__Exercise brief__
One number is all that is asked for: the number of lines below that hold the string "browser".

◆ ◆ ◆ ◆ ◆

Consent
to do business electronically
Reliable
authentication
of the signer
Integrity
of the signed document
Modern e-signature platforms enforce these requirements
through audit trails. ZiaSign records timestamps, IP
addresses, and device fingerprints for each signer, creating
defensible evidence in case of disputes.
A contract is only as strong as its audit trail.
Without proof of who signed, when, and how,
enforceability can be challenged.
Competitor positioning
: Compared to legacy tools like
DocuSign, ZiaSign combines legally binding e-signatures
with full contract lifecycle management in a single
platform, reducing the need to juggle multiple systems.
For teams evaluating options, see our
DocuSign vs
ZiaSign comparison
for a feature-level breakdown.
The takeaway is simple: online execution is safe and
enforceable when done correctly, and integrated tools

◆ ◆ ◆ ◆ ◆

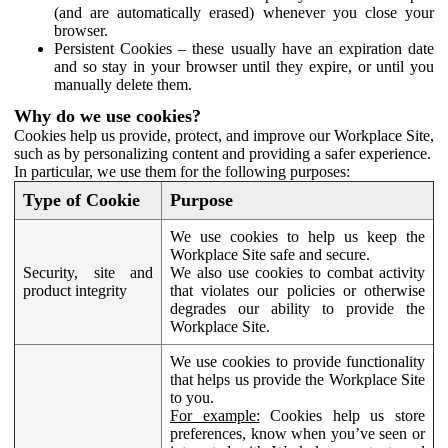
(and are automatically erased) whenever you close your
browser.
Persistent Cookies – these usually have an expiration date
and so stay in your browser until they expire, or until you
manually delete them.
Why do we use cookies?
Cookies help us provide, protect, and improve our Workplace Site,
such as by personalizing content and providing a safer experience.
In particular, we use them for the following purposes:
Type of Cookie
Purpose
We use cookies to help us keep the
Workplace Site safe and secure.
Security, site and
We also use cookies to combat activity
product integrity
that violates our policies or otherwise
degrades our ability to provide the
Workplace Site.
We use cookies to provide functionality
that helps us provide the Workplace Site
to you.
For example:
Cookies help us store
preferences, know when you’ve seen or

◆ ◆ ◆ ◆ ◆

__Response area__
2